§ TASK DIRECTIONS:
Only the lines from the start of the data through the line containing "unbekannte Höhen zu führen und dort zu" should be written out, exactly as they are, with both ends included and the pictures left out.

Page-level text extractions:
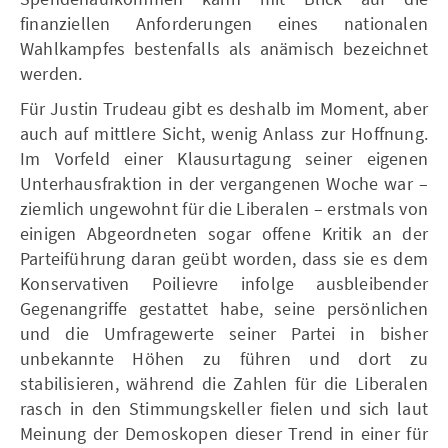
finanziellen Anforderungen eines nationalen
Wahlkampfes bestenfalls als anämisch bezeichnet
werden.
Für Justin Trudeau gibt es deshalb im Moment, aber
auch auf mittlere Sicht, wenig Anlass zur Hoffnung.
Im Vorfeld einer Klausurtagung seiner eigenen
Unterhausfraktion in der vergangenen Woche war –
ziemlich ungewohnt für die Liberalen – erstmals von
einigen Abgeordneten sogar offene Kritik an der
Parteiführung daran geübt worden, dass sie es dem
Konservativen Poilievre infolge ausbleibender
Gegenangriffe gestattet habe, seine persönlichen
und die Umfragewerte seiner Partei in bisher
unbekannte Höhen zu führen und dort zu
stabilisieren, während die Zahlen für die Liberalen
rasch in den Stimmungskeller fielen und sich laut
Meinung der Demoskopen dieser Trend in einer für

§ WRITTEN RESPONSE:
finanziellen Anforderungen eines nationalen
Wahlkampfes bestenfalls als anämisch bezeichnet
werden.
Für Justin Trudeau gibt es deshalb im Moment, aber
auch auf mittlere Sicht, wenig Anlass zur Hoffnung.
Im Vorfeld einer Klausurtagung seiner eigenen
Unterhausfraktion in der vergangenen Woche war –
ziemlich ungewohnt für die Liberalen – erstmals von
einigen Abgeordneten sogar offene Kritik an der
Parteiführung daran geübt worden, dass sie es dem
Konservativen Poilievre infolge ausbleibender
Gegenangriffe gestattet habe, seine persönlichen
und die Umfragewerte seiner Partei in bisher
unbekannte Höhen zu führen und dort zu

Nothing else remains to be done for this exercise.